NOTE: You will often find in-depth descriptions of this Italian visit among the comments below both as I add onto them and as you prompt my memory. I'll try to restrict my thoughts exclusively to today's image here on the home page. Those comments begin here. To follow the thread chronologically start at October 7th.
6 comments:
Well, we could go technical and there are lots of ways to argue why this is an excellent image, but I won't do that. I know it, you know it and both of us know that the other knows. It's moot.
Instead I want to ask the more fundamental question why on earth it should matter if this is a cliché? If art is anything, then it is a very personal thing between the artist and himself. You are the artist. If it's OK for you, then I can partake or not, that's my choice, but that's it for me.
Well, I chose to like it :)
Andreas
I like the image too, and wouldn't have thought it cliché unless you had pointed it out. Maybe that's because I have never been there. So you can keep on presenting clichés and I'll never know the difference:)
As for the "cliché trap", where the would be photographer decides against a scene by either A)putting away the camera entirely, or B)pursuing a different viewpoint that is hopefully somehow unique.... well, these are curious issues that I believe all photographers confront. At times it bugs the tar our of me.
One the one hand I want to present images that look "as good" as those done by others. But at the same time I don't want the image to be so "standardized" in terms of camera placement, lighting, and composition that it could have been done a gillion times, or more... and likely better, by others.
And I don't think there is a way around this obstacle in the tangible sense... it not like a rock we can hop across. There are only so many accessible POV and they have all been done. Oh well. I try not to worry about it. It doesn't seem to do any good.

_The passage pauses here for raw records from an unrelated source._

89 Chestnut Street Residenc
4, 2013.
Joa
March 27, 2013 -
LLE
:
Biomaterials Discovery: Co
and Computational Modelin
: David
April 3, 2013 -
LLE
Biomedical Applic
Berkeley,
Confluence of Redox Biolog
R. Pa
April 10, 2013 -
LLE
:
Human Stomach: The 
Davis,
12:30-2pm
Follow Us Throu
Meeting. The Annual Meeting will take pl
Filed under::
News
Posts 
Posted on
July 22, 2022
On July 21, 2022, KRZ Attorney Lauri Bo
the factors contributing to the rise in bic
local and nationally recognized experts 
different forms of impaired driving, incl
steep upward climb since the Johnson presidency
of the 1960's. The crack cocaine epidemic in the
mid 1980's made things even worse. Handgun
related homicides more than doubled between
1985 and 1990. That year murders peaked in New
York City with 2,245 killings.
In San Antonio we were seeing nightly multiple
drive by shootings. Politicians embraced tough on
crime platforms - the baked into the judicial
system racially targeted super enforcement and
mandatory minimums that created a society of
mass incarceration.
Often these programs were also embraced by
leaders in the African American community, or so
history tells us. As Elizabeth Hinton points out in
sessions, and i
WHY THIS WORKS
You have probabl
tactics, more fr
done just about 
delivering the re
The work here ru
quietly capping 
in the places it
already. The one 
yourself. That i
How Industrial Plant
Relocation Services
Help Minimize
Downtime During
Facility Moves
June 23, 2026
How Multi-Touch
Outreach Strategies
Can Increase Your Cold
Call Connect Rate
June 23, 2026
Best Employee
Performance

(Michael) YESSSSSSSS! You get it! My point. The hell can we do to keep from plagiarizing the obvious? In this case my guide brought us to this place. Stood at the railing. Pointed to the vista. I did and shot it using the railing as support. My meager contribution was to purposely fill the foreground with the twin tourist boats, and to work it like heck in post processing.
And there's nothing fresh in the image. It is as if I'd successfully copied a museum painting... with my camera. We study other photographers to learn exactly what? And to the degree we impliment our studies... do we fall frequently into the 'Cliché Trap'? Isn't the very mechanical process we utilize a mold that keeps us frequently within the barriers of cliché? I have been drawn to the digital post processing techniques in order to explore fresh directions. But i wonder if I am simply using them to enhance past directions? I.E. to create post-processed clichés.
Is newness merely novelty? Or is freshness found in ideas/emotions revealed? Um, and how many of them are there? AAAARGH! I am having a crisis of photographers faith!!!!
Beautiful.
I like Chad's comment. Short, concise and to the point. :)
Not only thanks for all the photos, also thanks for brushing up my English. I really had to look up "galoot". But that's a nice word...
I'll guarantee that the galoot with the instamatic didn't come back from the drug store with a print that looks like this! No cliche' here!